Collier makes clear that until 1980 the role of developing countries was to export raw materials. He explains that in contrast to popular belief 80 percent of developing countries exports now consist of manufactured goods. At the same time developing countries are increasingly able to export services. He explains, ‘so trade based on primary commodity exporting is likely to generate quite a lot of income inequality. And its scope is inherently limited by the size of the market: as exports grow, prices turn against exporters. By contrast, manufacturers and services offer much better prospects of equitable and rapid development. They use labor rather than land.’ A successful transition into secondary and tertiary sectors remains the key challenge for the continent moving forward.
After several decades of development efforts it is clear that these problems can never be solved by official development assistance. On the contrary, there are an increasing number of reasons to believe that official development aid is one of the key hurdles that inhibits real development on the continent. Specifically, the argument that African governments only answer to foreign aid donors as opposed to their own electorate. The priorities and responsibilities of African governments are warped and influenced by outside actors effectively breaking the relationship between government and citizen in the process.

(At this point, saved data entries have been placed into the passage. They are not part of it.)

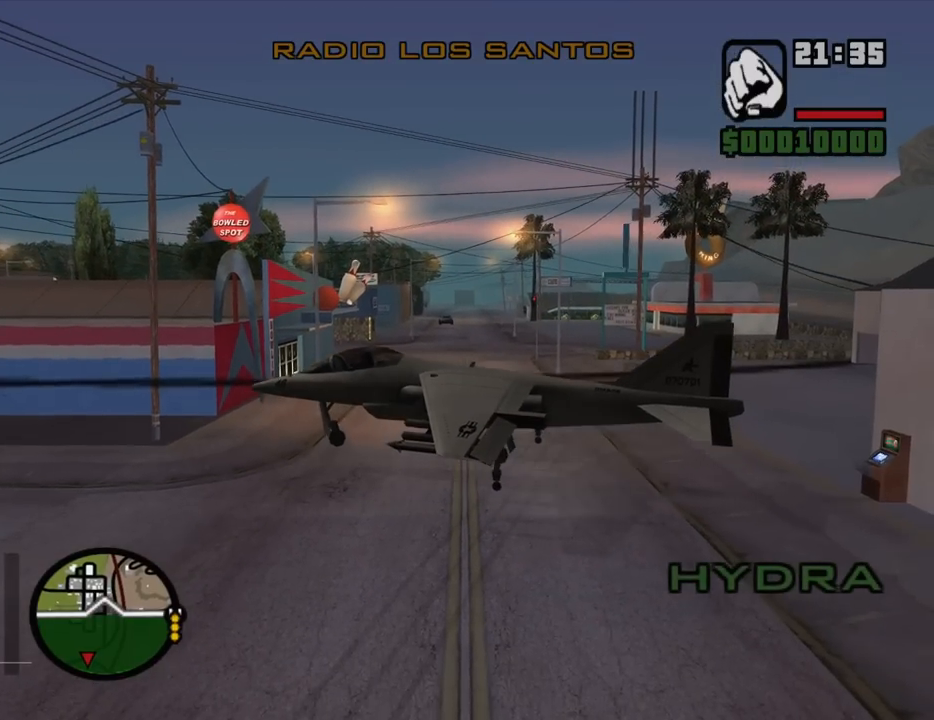
{"keys": ["8", "down", "w"], "mouse": [], "events": [[367, "down", "down"]]}
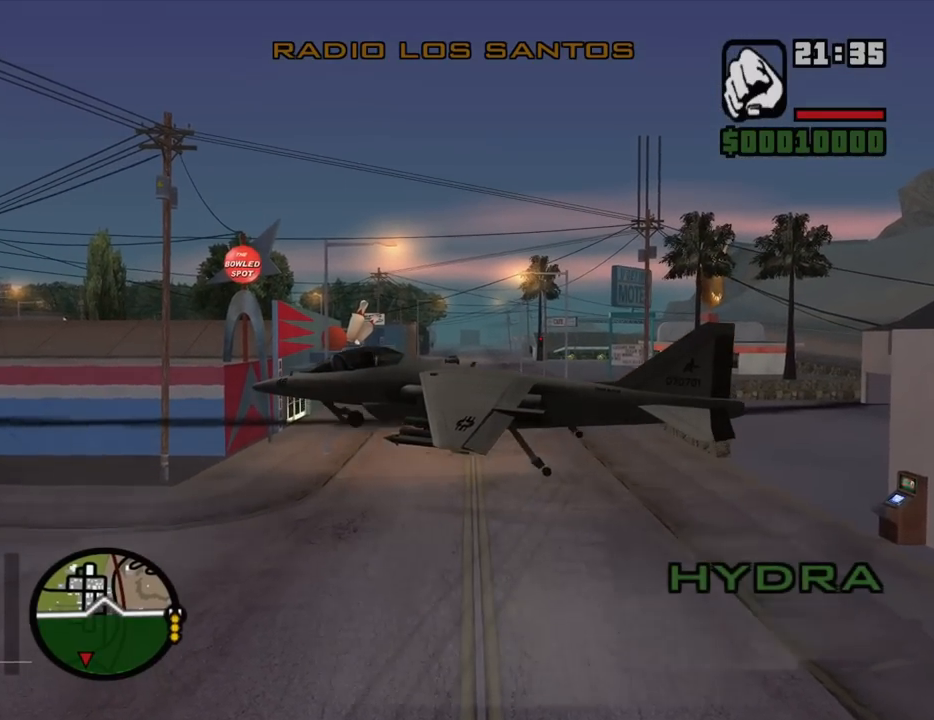
{"keys": ["8", "down", "w"], "mouse": [], "events": []}
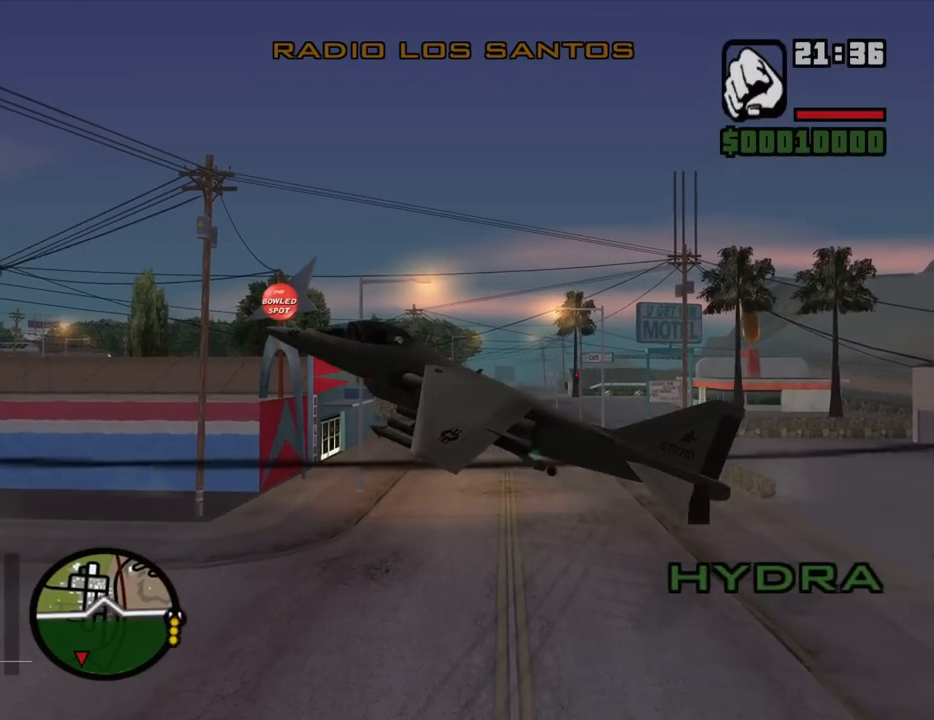
{"keys": ["8", "down", "w"], "mouse": [], "events": [[167, "down", "up"], [300, "down", "down"]]}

It is also important to recognize that the problems previously associated with poor countries (rightly or wrongly) are the same problems now faced by countries in the North. Thomas Friedman, in his book ‘Hot, Flat and Crowded’ makes clear that poverty is a global issue and that all countries face growing concerns of population, food security, the energy crisis and global insecurity. This changing landscape questions all assumptions and requires a complete ‘rethinking’ of traditional development at best. This shift is accurately described by the slogan used for the 40th anniversary of the IDS (Institute of Development Studies, Sussex, UK) that reads, ‘Problems are not a monopoly of the South and solutions are not a monopoly of the North.’
These different authors work to effectively question the approach of traditional development aid and illustrate new areas now open to debate. These authors make clear that we need to reach outside of traditional development thinking and look beyond the traditional sector and actors. New language, new theories and new players are required to redefine development for the 21st century. It is important to recognize that now global issues are also at play. In an effort to tackle these challenges a new focus is placed on local entrepreneurs and wealth creation. And as opposed to the top down approach that has failed in the past, a new focus should build from the bottom up. These texts are instrumental in introducing a needed shift in thinking. It is unfortunate its taken nearly 50 years to realize that changes need to be made. Let us hope it wont take another 50 years to reflect on the actions we take today.